## WHAT IS ASKED
Copy out the lines from the one containing "text Background [118, 118, 1157, 152]" through the one containing "text After speaking", including both.
┌──
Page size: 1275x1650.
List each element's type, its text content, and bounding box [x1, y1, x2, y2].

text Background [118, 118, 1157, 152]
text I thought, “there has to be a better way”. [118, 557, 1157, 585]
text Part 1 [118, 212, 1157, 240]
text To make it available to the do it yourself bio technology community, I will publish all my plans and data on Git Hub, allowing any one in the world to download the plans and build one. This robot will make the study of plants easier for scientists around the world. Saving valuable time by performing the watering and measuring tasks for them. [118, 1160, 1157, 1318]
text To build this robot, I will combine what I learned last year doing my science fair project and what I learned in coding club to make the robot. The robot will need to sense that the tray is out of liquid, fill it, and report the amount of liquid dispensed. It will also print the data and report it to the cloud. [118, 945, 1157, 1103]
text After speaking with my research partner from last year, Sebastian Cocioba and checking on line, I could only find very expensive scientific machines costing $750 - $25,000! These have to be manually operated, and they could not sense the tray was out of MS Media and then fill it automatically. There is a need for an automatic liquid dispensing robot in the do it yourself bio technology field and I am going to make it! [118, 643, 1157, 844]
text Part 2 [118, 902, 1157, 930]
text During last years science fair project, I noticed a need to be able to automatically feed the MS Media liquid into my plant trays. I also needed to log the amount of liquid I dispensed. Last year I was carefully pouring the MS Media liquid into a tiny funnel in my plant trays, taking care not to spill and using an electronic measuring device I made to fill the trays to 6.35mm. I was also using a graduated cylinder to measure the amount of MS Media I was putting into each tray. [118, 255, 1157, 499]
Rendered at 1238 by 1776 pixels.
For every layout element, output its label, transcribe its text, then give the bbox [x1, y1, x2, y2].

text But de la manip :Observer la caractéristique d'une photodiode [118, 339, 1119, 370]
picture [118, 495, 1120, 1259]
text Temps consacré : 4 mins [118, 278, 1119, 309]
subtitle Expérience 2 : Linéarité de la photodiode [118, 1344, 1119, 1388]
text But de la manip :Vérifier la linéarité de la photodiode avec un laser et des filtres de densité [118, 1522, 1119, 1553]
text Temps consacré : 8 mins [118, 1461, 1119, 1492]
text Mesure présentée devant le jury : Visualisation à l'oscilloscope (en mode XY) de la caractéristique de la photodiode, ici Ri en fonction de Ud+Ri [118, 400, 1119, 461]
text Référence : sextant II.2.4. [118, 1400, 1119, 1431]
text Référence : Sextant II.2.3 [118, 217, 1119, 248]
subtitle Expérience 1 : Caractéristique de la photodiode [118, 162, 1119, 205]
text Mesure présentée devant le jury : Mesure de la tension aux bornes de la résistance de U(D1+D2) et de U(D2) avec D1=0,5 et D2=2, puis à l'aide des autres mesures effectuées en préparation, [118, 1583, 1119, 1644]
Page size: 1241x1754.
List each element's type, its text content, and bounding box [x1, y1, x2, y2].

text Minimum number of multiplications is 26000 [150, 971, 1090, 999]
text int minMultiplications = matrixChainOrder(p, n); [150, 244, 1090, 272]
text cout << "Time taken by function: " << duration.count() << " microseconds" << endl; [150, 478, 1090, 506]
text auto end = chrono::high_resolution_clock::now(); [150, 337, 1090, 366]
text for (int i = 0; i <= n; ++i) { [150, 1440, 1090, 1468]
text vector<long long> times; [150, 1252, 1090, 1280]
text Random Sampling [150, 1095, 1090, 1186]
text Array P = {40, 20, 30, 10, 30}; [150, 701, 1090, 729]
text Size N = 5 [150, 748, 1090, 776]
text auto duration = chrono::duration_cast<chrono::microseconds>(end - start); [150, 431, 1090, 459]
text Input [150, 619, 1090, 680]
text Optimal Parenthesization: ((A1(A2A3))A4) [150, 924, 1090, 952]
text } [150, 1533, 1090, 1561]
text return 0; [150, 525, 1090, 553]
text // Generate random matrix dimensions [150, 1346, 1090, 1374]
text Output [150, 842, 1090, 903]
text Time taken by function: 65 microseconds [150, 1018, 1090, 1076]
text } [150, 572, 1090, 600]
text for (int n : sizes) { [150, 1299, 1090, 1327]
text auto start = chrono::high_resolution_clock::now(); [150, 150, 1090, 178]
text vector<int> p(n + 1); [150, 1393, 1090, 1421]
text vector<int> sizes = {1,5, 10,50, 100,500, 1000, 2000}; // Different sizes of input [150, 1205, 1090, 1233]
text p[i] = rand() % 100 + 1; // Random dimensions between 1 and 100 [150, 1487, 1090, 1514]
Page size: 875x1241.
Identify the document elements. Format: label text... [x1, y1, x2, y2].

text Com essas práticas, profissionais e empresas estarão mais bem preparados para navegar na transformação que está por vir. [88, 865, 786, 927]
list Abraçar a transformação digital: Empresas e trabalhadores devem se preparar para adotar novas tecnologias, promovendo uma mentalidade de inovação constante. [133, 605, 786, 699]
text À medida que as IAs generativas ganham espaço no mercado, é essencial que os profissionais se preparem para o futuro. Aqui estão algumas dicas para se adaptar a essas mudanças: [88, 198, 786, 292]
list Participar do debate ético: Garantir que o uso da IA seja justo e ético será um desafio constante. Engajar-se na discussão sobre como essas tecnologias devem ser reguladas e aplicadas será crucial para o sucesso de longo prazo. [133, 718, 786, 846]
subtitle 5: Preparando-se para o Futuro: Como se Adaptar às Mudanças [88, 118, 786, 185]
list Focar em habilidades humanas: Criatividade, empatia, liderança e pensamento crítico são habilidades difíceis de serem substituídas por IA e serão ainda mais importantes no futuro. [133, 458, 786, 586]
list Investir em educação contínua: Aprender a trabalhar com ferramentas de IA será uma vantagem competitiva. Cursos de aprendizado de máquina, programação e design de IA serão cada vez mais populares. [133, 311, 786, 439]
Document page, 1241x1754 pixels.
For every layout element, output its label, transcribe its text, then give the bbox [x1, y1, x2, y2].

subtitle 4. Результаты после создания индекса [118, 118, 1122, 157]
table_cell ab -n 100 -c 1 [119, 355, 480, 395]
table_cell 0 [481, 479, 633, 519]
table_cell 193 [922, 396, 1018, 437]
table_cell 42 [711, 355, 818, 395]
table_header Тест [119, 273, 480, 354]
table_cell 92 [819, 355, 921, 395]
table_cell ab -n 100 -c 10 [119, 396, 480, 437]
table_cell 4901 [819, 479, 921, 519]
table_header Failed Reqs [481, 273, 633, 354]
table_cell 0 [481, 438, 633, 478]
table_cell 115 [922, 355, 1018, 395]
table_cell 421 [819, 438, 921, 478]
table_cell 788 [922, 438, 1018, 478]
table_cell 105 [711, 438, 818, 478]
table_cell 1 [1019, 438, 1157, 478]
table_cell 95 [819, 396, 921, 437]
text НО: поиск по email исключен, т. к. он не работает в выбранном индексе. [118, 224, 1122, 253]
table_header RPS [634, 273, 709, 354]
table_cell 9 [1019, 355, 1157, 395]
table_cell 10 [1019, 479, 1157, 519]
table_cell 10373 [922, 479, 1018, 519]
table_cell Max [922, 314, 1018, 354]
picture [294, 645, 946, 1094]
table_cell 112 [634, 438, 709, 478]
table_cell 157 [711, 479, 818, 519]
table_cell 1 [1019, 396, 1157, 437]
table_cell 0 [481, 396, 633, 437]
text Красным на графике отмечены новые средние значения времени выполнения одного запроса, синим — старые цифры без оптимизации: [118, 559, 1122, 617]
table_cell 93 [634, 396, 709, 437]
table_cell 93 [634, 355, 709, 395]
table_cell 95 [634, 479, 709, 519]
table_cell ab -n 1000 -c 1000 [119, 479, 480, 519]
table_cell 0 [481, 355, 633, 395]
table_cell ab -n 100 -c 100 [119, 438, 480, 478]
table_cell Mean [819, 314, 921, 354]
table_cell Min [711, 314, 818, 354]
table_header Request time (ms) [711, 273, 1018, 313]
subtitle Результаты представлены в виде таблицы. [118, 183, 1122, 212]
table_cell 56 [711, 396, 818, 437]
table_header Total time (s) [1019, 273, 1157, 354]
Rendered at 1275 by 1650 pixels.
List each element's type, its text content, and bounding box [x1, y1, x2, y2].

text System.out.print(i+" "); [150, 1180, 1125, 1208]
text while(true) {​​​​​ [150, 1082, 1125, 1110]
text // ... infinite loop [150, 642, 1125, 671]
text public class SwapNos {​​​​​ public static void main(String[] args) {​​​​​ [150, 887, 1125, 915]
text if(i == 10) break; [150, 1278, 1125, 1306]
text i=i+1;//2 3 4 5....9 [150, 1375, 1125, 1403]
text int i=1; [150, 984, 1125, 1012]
└──
## FINISHED TASK
text Background [118, 118, 1157, 152]
text I thought, “there has to be a better way”. [118, 557, 1157, 585]
text Part 1 [118, 212, 1157, 240]
text To make it available to the do it yourself bio technology community, I will publish all my plans and data on Git Hub, allowing any one in the world to download the plans and build one. This robot will make the study of plants easier for scientists around the world. Saving valuable time by performing the watering and measuring tasks for them. [118, 1160, 1157, 1318]
text To build this robot, I will combine what I learned last year doing my science fair project and what I learned in coding club to make the robot. The robot will need to sense that the tray is out of liquid, fill it, and report the amount of liquid dispensed. It will also print the data and report it to the cloud. [118, 945, 1157, 1103]
text After speaking with my research partner from last year, Sebastian Cocioba and checking on line, I could only find very expensive scientific machines costing $750 - $25,000! These have to be manually operated, and they could not sense the tray was out of MS Media and then fill it automatically. There is a need for an automatic liquid dispensing robot in the do it yourself bio technology field and I am going to make it! [118, 643, 1157, 844]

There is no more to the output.